→ Exercise description
Copy out the lines below word for word, leaving out the pictures.
__________________________________________________
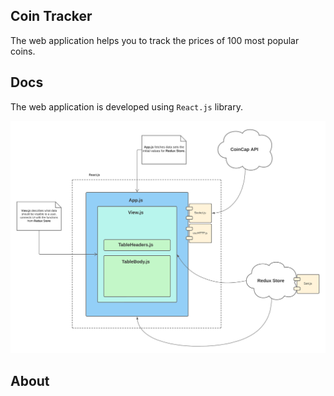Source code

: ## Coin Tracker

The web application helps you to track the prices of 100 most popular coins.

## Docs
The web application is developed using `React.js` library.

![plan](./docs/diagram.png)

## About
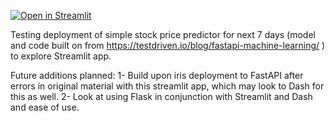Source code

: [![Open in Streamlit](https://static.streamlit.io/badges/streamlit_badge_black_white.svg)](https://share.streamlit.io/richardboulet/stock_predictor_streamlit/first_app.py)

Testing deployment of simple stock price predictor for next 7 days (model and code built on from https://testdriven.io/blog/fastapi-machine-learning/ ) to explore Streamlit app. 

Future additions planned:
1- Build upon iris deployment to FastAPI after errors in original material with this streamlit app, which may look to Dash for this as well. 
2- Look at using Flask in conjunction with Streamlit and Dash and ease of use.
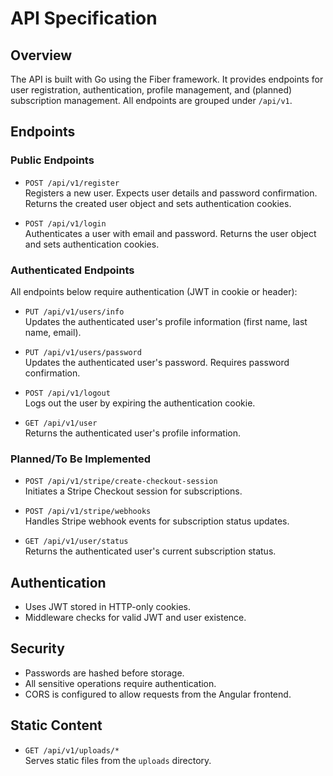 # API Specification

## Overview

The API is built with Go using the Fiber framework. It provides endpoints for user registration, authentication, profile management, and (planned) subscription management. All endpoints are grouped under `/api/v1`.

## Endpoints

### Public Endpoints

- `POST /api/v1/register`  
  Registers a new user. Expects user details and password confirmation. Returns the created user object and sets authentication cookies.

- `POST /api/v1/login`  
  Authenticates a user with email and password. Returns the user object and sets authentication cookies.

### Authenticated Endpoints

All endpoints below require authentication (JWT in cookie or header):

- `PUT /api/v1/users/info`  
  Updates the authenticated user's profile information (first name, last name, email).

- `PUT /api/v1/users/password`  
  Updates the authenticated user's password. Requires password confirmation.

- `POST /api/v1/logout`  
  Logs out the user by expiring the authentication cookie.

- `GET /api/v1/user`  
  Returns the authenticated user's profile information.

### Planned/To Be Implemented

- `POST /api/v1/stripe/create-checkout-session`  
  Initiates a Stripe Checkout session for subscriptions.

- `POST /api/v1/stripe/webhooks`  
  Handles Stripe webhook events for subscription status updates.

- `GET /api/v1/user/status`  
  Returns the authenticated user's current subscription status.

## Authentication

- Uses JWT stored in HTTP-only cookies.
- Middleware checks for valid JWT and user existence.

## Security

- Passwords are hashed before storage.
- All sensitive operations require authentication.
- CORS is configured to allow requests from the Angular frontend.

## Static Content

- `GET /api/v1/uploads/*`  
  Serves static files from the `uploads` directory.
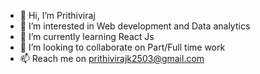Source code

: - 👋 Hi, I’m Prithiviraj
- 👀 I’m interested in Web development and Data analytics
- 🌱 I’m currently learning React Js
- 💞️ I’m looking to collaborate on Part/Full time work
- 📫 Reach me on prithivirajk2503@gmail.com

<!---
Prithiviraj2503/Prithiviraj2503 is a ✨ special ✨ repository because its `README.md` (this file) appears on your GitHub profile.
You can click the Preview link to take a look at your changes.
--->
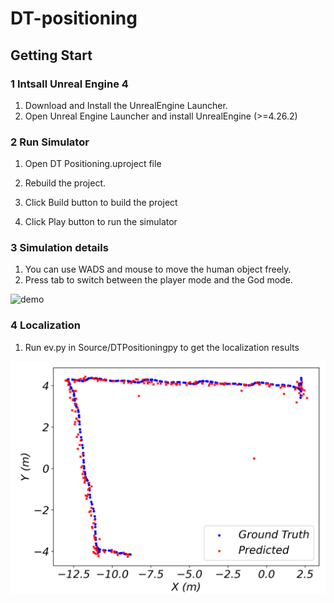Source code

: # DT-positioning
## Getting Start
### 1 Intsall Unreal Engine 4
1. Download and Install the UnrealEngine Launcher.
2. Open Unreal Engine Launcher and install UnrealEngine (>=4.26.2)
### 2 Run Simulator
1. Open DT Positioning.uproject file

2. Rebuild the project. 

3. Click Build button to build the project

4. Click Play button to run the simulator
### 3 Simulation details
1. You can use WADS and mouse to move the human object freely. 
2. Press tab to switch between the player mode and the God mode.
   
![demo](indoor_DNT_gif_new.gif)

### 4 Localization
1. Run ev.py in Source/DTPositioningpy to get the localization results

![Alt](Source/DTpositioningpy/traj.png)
__________________________________________________
→ Result of this task
Source code

: ## Coin Tracker

The web application helps you to track the prices of 100 most popular coins.

## Docs
The web application is developed using `React.js` library.

![plan](./docs/diagram.png)

## About
Source code

: [![Open in Streamlit](https://static.streamlit.io/badges/streamlit_badge_black_white.svg)](https://share.streamlit.io/richardboulet/stock_predictor_streamlit/first_app.py)

Testing deployment of simple stock price predictor for next 7 days (model and code built on from https://testdriven.io/blog/fastapi-machine-learning/ ) to explore Streamlit app. 

Future additions planned:
1- Build upon iris deployment to FastAPI after errors in original material with this streamlit app, which may look to Dash for this as well. 
2- Look at using Flask in conjunction with Streamlit and Dash and ease of use.
 # API Specification

## Overview

The API is built with Go using the Fiber framework. It provides endpoints for user registration, authentication, profile management, and (planned) subscription management. All endpoints are grouped under `/api/v1`.

## Endpoints

### Public Endpoints

- `POST /api/v1/register`  
  Registers a new user. Expects user details and password confirmation. Returns the created user object and sets authentication cookies.

- `POST /api/v1/login`  
  Authenticates a user with email and password. Returns the user object and sets authentication cookies.

### Authenticated Endpoints

All endpoints below require authentication (JWT in cookie or header):

- `PUT /api/v1/users/info`  
  Updates the authenticated user's profile information (first name, last name, email).

- `PUT /api/v1/users/password`  
  Updates the authenticated user's password. Requires password confirmation.

- `POST /api/v1/logout`  
  Logs out the user by expiring the authentication cookie.

- `GET /api/v1/user`  
  Returns the authenticated user's profile information.

### Planned/To Be Implemented

- `POST /api/v1/stripe/create-checkout-session`  
  Initiates a Stripe Checkout session for subscriptions.

- `POST /api/v1/stripe/webhooks`  
  Handles Stripe webhook events for subscription status updates.

- `GET /api/v1/user/status`  
  Returns the authenticated user's current subscription status.

## Authentication

- Uses JWT stored in HTTP-only cookies.
- Middleware checks for valid JWT and user existence.

## Security

- Passwords are hashed before storage.
- All sensitive operations require authentication.
- CORS is configured to allow requests from the Angular frontend.

## Static Content

- `GET /api/v1/uploads/*`  
  Serves static files from the `uploads` directory.
Source code

: - 👋 Hi, I’m Prithiviraj
- 👀 I’m interested in Web development and Data analytics
- 🌱 I’m currently learning React Js
- 💞️ I’m looking to collaborate on Part/Full time work
- 📫 Reach me on prithivirajk2503@gmail.com

<!---
Prithiviraj2503/Prithiviraj2503 is a ✨ special ✨ repository because its `README.md` (this file) appears on your GitHub profile.
You can click the Preview link to take a look at your changes.
--->
Source code

: # DT-positioning
## Getting Start
### 1 Intsall Unreal Engine 4
1. Download and Install the UnrealEngine Launcher.
2. Open Unreal Engine Launcher and install UnrealEngine (>=4.26.2)
### 2 Run Simulator
1. Open DT Positioning.uproject file

2. Rebuild the project. 

3. Click Build button to build the project

4. Click Play button to run the simulator
### 3 Simulation details
1. You can use WADS and mouse to move the human object freely. 
2. Press tab to switch between the player mode and the God mode.
   
![demo](indoor_DNT_gif_new.gif)

### 4 Localization
1. Run ev.py in Source/DTPositioningpy to get the localization results

![Alt](Source/DTpositioningpy/traj.png)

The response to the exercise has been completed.